Problem requirements → Up to and including the line that contains "right eye: (547, 324)", repeat the entries below exactly from the first line on. Do not carry over any pictures.

[Structured pose outputs]
- Opening Delimiter -

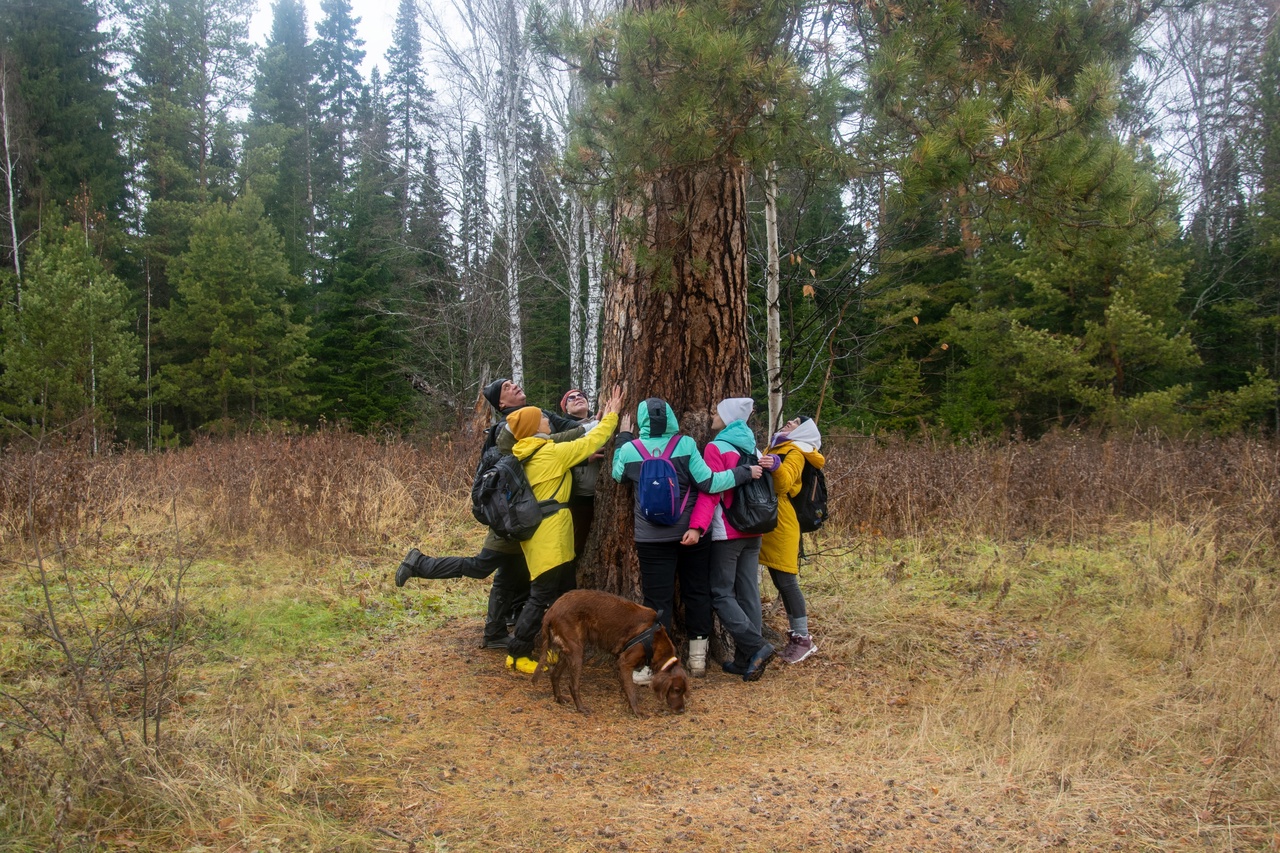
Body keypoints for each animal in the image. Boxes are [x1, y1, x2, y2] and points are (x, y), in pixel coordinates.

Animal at [532, 589, 691, 712]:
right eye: (676, 690)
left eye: (683, 691)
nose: (681, 710)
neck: (655, 640)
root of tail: (551, 610)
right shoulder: (624, 662)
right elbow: (631, 691)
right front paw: (637, 711)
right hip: (576, 651)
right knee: (573, 685)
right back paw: (581, 708)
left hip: (568, 651)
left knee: (554, 674)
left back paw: (559, 698)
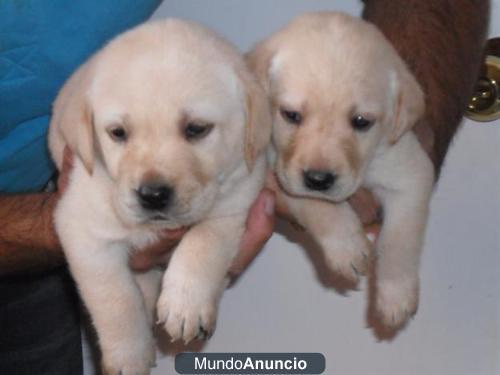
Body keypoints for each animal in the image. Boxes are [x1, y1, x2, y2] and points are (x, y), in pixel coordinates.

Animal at [48, 19, 272, 374]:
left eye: (196, 129)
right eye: (117, 133)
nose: (152, 195)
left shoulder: (237, 199)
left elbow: (205, 242)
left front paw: (186, 305)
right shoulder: (82, 228)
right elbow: (115, 298)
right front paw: (128, 356)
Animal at [249, 11, 434, 328]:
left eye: (361, 121)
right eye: (291, 115)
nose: (318, 179)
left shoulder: (409, 171)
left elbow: (400, 239)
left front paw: (395, 293)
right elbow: (314, 204)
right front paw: (346, 245)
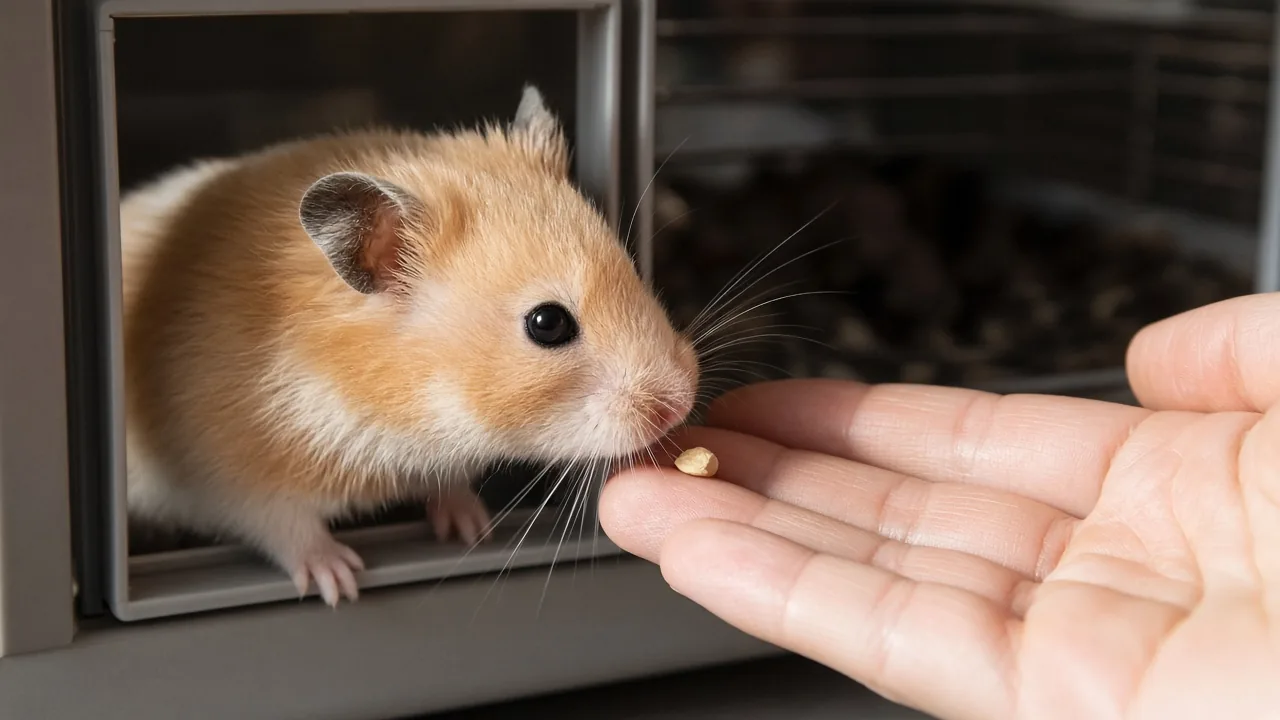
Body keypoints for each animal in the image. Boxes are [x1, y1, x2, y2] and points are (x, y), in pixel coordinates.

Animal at [120, 86, 699, 606]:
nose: (680, 403)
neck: (413, 406)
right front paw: (340, 583)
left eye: (632, 269)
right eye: (547, 324)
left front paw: (474, 528)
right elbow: (283, 524)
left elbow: (449, 486)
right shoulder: (232, 468)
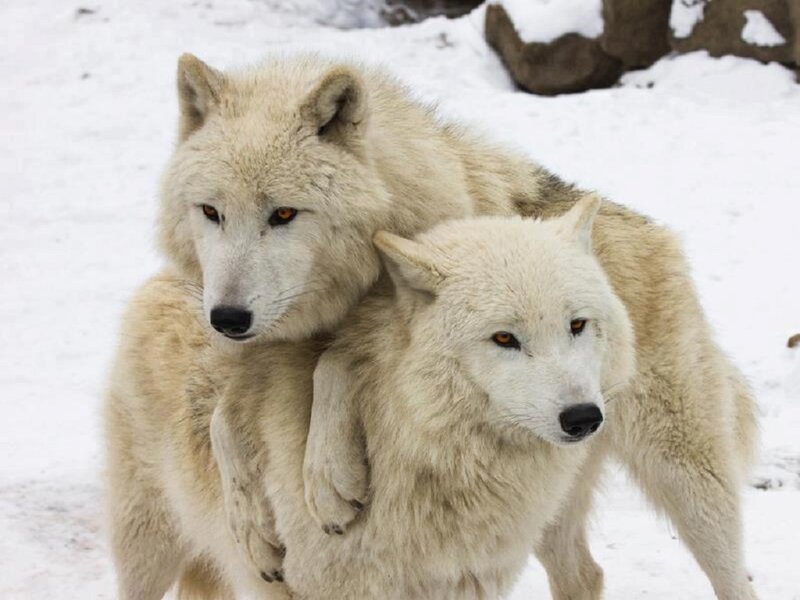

- Closing Delimiter -

Problem solution →
Body keypoints for each animal in the image. Boxes are [x1, y1, x2, y2] and points are (x, y), in pixel coordinates.

Animal at [532, 589, 691, 712]:
right eye: (676, 690)
left eye: (683, 691)
nose: (681, 710)
neck: (655, 640)
root of tail: (551, 610)
right shoulder: (624, 662)
right elbow: (631, 691)
right front paw: (637, 711)
right hip: (576, 651)
right knee: (573, 685)
right back paw: (581, 708)
left hip: (568, 651)
left knee: (554, 674)
left back paw: (559, 698)
Body keypoints for each animal in the image. Boxes are [x1, y1, x2, y2] and points are (x, y), in pixel coordinates.

Animal at [48, 19, 272, 374]:
left eye: (196, 129)
right eye: (117, 133)
nose: (152, 195)
left shoulder: (237, 199)
left elbow: (205, 242)
left front paw: (186, 305)
right shoulder: (82, 228)
right elbow: (115, 298)
right front paw: (128, 356)
Animal at [249, 11, 434, 328]:
left eye: (361, 121)
right eye: (291, 115)
nose: (318, 179)
left shoulder: (409, 171)
left elbow: (400, 239)
left front paw: (395, 293)
right elbow: (314, 204)
right front paw: (346, 245)
Body keypoints for each animal in the image. Boxes are [x1, y1, x2, y2] and points are (x, y), in pixel coordinates.

Animal at [120, 86, 699, 606]:
nose: (680, 403)
neck: (413, 406)
right front paw: (340, 583)
left eye: (632, 269)
right eye: (547, 324)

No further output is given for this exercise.